CDC Concludes that Zika Causes Fetal Birth Defects
On Wednesday, scientists at the Center for Disease Control (CDC) issued a press release identifying a causal relationship between prenatal Zika infection and cases of “microcephaly and other severe fetal brain defects.” A special report was also published in the New England Journal of Medicine detailing the processes used to evaluate the current information around the primarily insect vector-borne disease’s effects on mothers and infants.

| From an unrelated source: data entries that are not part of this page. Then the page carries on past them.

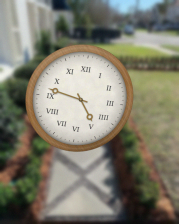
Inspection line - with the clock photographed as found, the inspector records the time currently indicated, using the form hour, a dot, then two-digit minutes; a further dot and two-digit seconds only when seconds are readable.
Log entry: 4.47
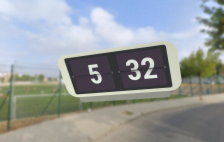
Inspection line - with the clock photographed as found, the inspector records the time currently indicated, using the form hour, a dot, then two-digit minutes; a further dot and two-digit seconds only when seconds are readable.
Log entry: 5.32
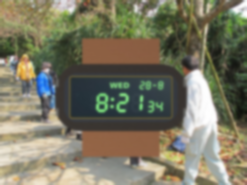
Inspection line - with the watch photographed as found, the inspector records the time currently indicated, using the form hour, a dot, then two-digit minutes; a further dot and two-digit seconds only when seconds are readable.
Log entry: 8.21
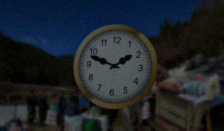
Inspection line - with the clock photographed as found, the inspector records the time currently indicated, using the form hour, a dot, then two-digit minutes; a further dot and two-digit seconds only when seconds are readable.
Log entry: 1.48
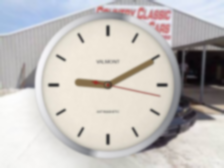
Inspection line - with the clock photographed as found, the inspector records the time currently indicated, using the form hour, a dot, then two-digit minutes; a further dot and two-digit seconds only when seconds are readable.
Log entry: 9.10.17
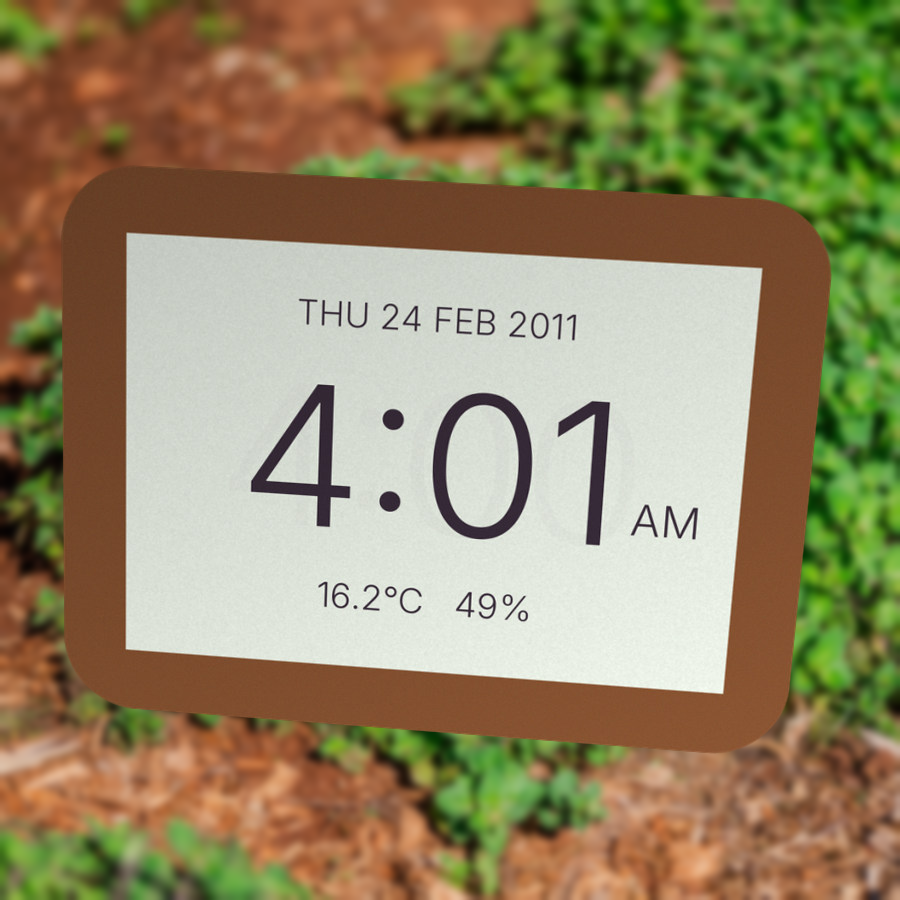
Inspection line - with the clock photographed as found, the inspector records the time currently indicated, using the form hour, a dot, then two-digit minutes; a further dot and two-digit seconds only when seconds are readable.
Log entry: 4.01
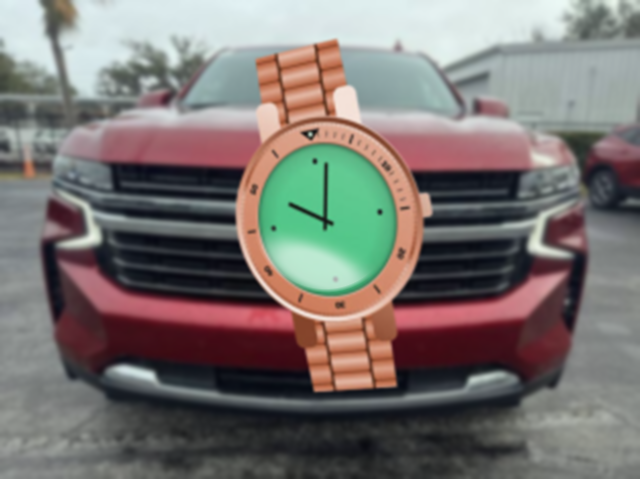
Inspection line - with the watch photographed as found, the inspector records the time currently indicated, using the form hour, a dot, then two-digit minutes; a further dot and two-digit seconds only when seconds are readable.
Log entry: 10.02
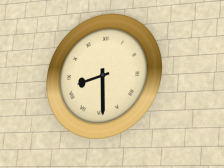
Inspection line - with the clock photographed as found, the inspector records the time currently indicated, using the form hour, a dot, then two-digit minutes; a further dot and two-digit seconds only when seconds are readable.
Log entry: 8.29
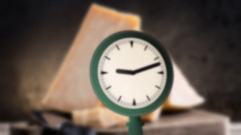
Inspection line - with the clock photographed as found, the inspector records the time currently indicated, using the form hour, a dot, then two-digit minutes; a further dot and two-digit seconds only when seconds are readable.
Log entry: 9.12
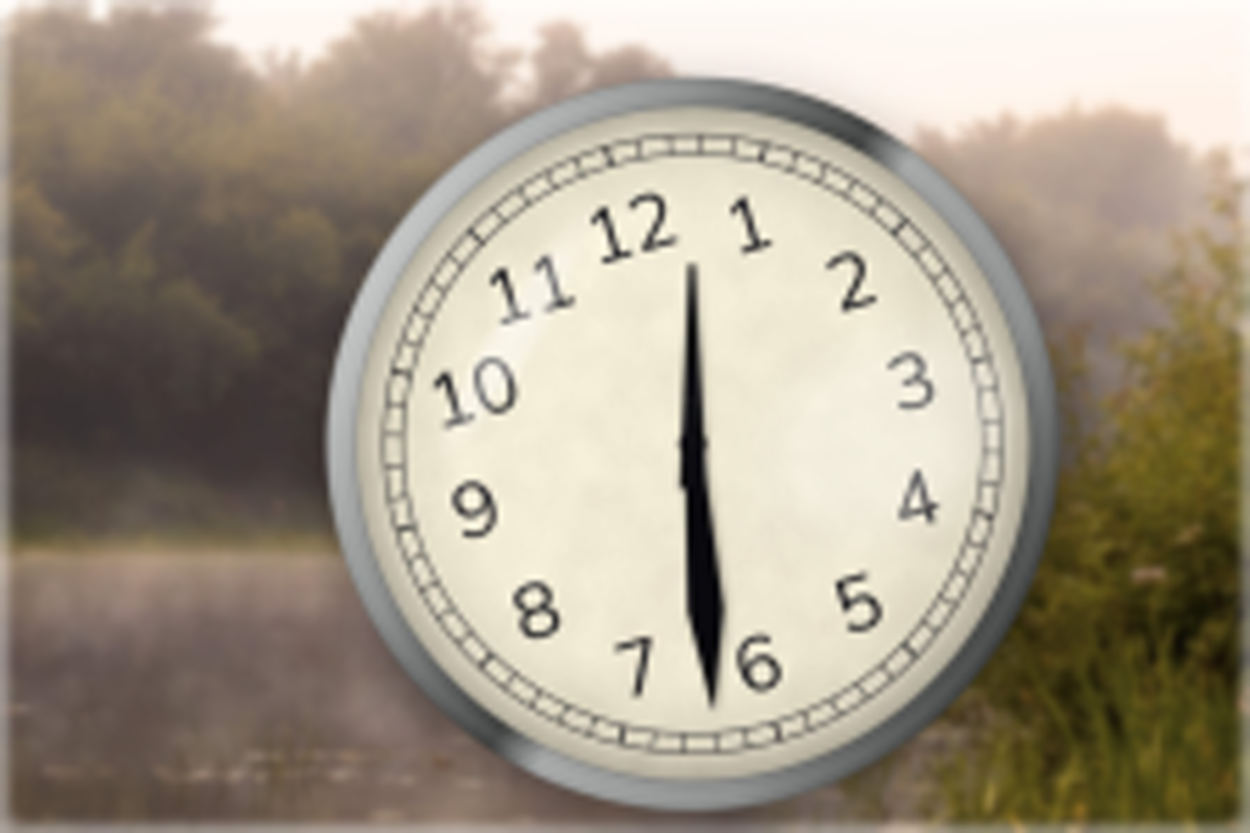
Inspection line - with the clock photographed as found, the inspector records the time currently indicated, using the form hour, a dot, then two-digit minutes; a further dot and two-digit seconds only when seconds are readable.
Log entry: 12.32
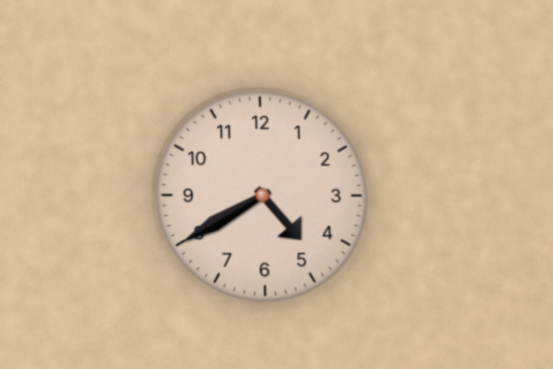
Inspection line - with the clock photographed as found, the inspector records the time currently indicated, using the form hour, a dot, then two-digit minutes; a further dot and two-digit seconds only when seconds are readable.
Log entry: 4.40
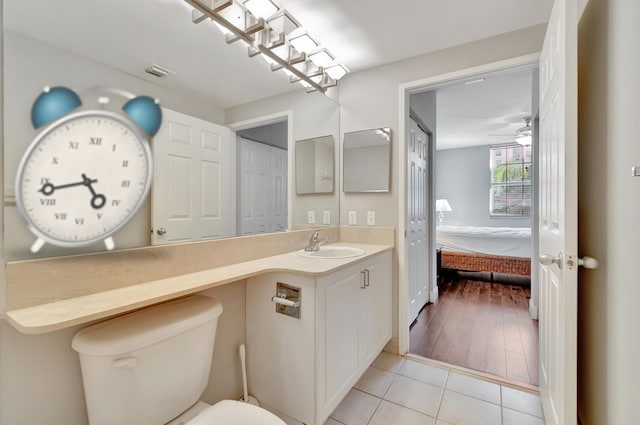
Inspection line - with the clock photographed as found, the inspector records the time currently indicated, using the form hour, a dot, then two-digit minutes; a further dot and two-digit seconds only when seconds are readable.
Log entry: 4.43
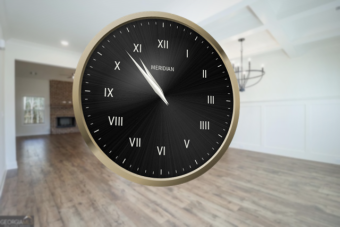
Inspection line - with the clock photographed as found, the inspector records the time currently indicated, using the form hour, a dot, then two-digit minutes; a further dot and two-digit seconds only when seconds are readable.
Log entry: 10.53
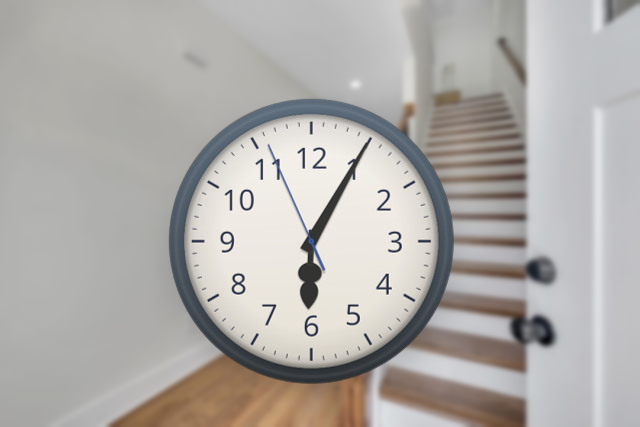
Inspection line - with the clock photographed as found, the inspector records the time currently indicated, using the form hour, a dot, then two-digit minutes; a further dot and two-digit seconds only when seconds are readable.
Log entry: 6.04.56
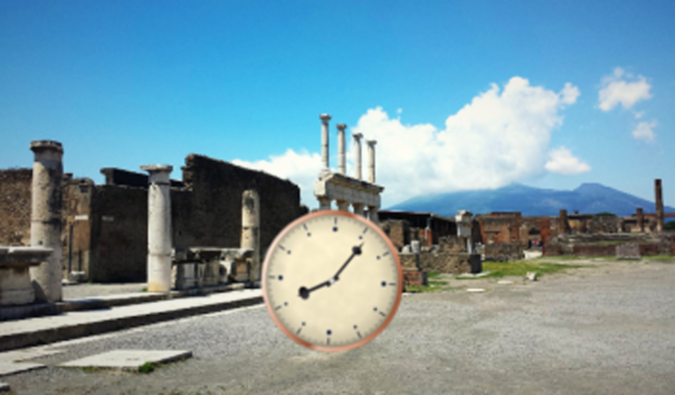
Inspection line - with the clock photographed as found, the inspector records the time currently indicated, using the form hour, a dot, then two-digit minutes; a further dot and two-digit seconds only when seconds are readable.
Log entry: 8.06
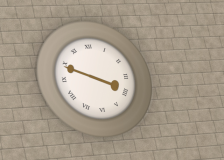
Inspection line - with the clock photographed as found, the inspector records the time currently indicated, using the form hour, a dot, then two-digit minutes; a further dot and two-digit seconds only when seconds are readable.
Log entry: 3.49
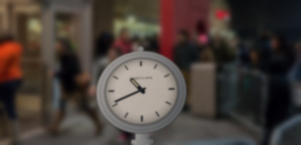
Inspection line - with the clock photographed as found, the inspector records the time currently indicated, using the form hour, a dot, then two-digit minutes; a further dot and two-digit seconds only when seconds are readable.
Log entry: 10.41
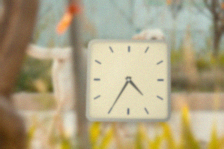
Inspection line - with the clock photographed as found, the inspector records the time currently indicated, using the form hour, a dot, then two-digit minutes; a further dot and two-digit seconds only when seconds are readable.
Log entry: 4.35
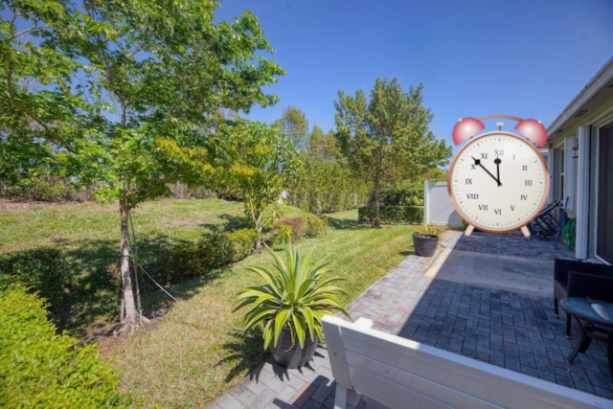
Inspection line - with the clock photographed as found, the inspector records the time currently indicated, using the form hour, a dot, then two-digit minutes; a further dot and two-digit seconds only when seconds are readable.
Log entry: 11.52
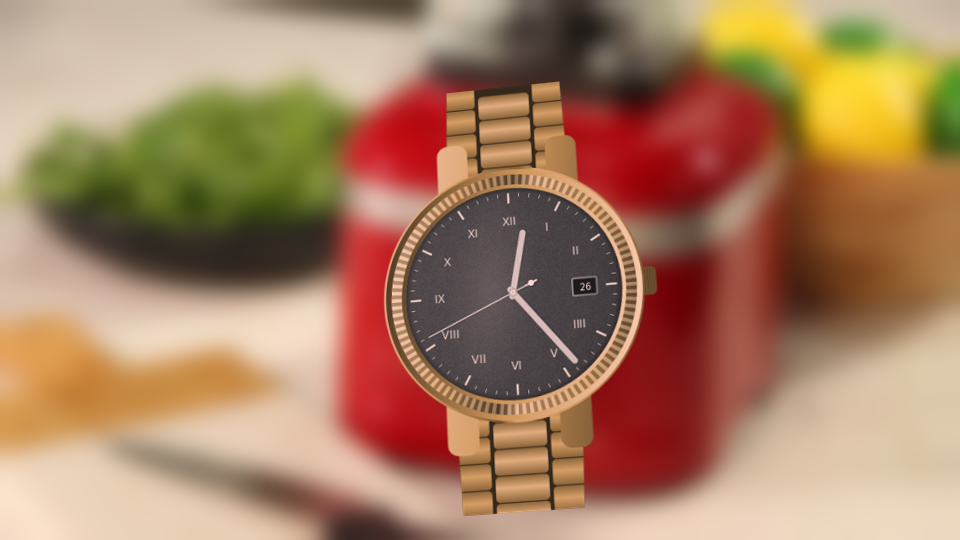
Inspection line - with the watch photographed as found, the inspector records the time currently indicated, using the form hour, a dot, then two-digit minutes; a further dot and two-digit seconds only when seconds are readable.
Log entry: 12.23.41
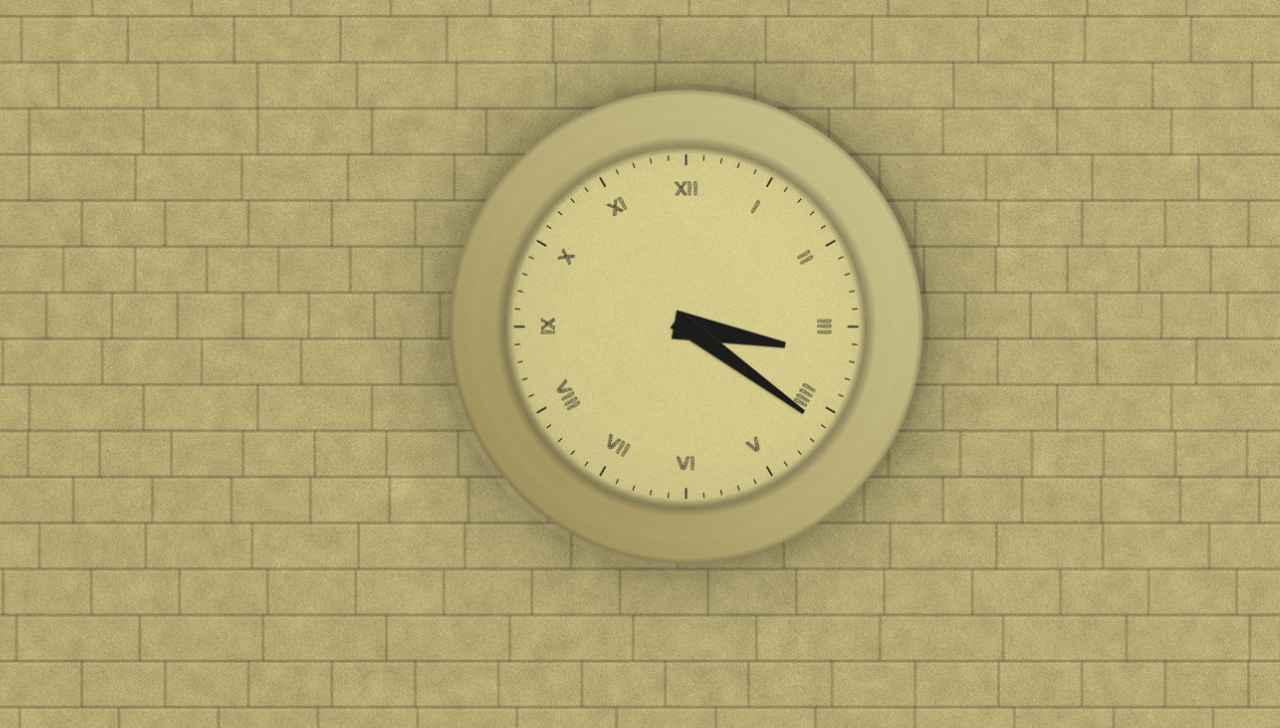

A woman infected with Zika during pregnancy faces a higher risk of giving birth to a baby with unusually small head size (microcephaly), brain damage, and other neurological complications. While no single piece of data definitively proves the CDC’s conclusions, the organization utilized growing evidence from numerous recent studies and “careful evaluation using established scientific criteria” to support their findings. Tom Frieden, M.D., M.P.H., and director of the CDC tweeted on the precedent of these findings:
— Dr. Tom Frieden (@DrFriedenCDC) April 13, 2016
Dr. Frieden also commented within the press release, “This study marks a turning point in the Zika outbreak … We’ve now confirmed what mounting evidence has suggested, affirming our early guidance to pregnant women and their partners to take steps to avoid Zika infection and to health care professionals who are talking to patients every day.”
In February, the World Health Organization (WHO) declared the Zika outbreak as an international public health crisis. The CDC intends this announcement to be an important step towards “…driving additional prevention efforts, focusing research activities, and reinforcing the need for direct communication about the risks of Zika.” The WHO has reported that 62 countries and territories have already reported transmission of the virus. And according to a New York Times article, 700 people have already been infected by Zika in the United States.